# TEXTAUSZUG:
Stephen Gardiner

Stephen Gardiner
der Kanonikus Stephan Gardiner, Galerie Liechtenstein, Vaduz

Stephan Gardiner auch: Wintoniensis,Stephen Gardiner; (* um 1497? Bury St Edmunds; † 12. November 1555 im Whitehall Palast, London) war Bischof von Winchester, Staatsmann, Kanonikus und zählt zu den Humanisten, wie zu den Gräzisten. Er gilt als einer der führenden Köpfe der Konservativen in der ersten Generation der Englischen Reformation. Mitbeteiligt an der Gründung der Anglikanischen Staatskirche wie auch unter Maria I. an der versuchten Rekatholisierung Englands.

# DATENAUSZUG:

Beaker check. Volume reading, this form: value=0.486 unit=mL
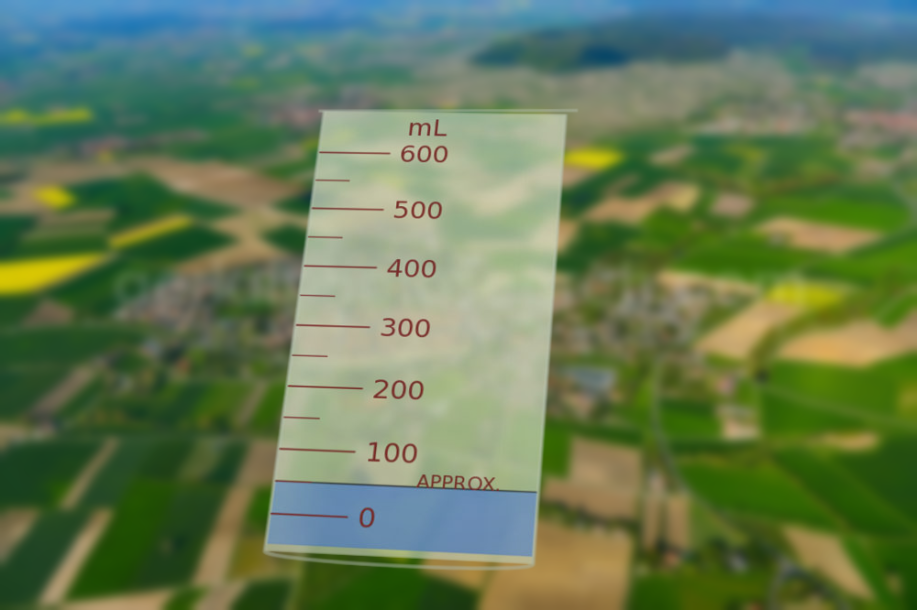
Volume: value=50 unit=mL
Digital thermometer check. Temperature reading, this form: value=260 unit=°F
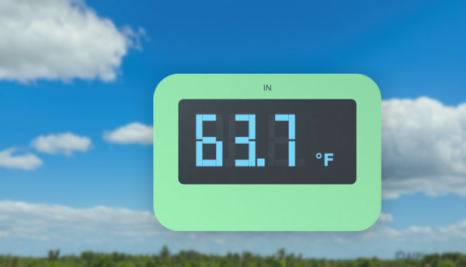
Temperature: value=63.7 unit=°F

# VERSTÄNDNIS PRÜFEN:
a) Prüfen Sie für jede Aussage, ob sie mit dem Text über Stephen Gardiner übereinstimmt. Antworten Sie jeweils mit Ja oder Nein und zitieren Sie die entscheidenden Worte des Textes wörtlich: (i) Gardiner war Bischof von Winchester. (ii) Gardiner starb in Bury St Edmunds. (iii) Gardiner gilt als einer der führenden Köpfe der Konservativen in der ersten Generation der Englischen Reformation.
b) Unter welcher Herrscherin war Gardiner laut dem Text über Stephen Gardiner an der versuchten Rekatholisierung Englands beteiligt?
c) Setzen Sie bitte den Text über Stephen Gardiner nach seinem letzten Satz fort.

# LÖSUNGEN NACH AUFGABEN:
a)
(i) Ja: „war Bischof von Winchester“
(ii) Nein: „† 12. November 1555 im Whitehall Palast, London“
(iii) Ja: „Er gilt als einer der führenden Köpfe der Konservativen in der ersten Generation der Englischen Reformation.“

b) Unter Maria I.

c)
Inhaltsverzeichnis

Anfangszeit

Geboren als jüngster Sohn des Schneiders und Tuchhändlers John Gardier († 1507) oder möglicherweise als unehelicher Sohn des Bischofs von Salisbury Dr. Lionel Woodville, unternahm er 1507 eine Bildungsreise nach Paris, wo er Erasmus von Rotterdam kennengelernt haben soll. Ab 1511 studierte er in Cambridge an der (Trinity Hall) und promovierte dort 1520 zum Doktor für Zivilrecht und im Folgejahr für das kanonische Recht. Trotz seiner Liebe zum Recht und seiner Tätigkeit als Rechtsgelehrter und Diplomat wird immer wieder seine Liebe zur Musik und Schauspielerei erwähnt. Die Verbindung zu Cambridge und der dortigen Universität blieb Zeit seines Lebens bestehen. Während seines ganzen unruhigen und geschäftigen öffentlichen Lebens war er mit Ausnahme der Zeit zwischen 1549 und 1553 (den Jahren seiner Haft) Rektor von Trinity Hall.

Aufstieg zum königlichen Berater und Bischof

Im Herbst 1524 trat er in den Dienst des neben Heinrich VIII., mächtigsten Mannes im Staat: Thomas Wolsey, Erzbischof von York, Lordkanzler und päpstlicher Legat und wurde 1525 dessen Sekretär. Durch seine Bemühungen in den Verhandlungen mit Papst Clemens VII., um für Heinrich die Scheidung von Katharina von Aragon zu erreichen erhielt er vom König 1531 das Bistum Winchester. Die Ehe selbst wurde erst 1533 durch ein Scheidungsgericht der englischen Kirche annulliert. Gemeinsam mit Thomas More verhandelte er 1527 mit Frankreich über einen Beitritt Englands zur Liga von Cognac.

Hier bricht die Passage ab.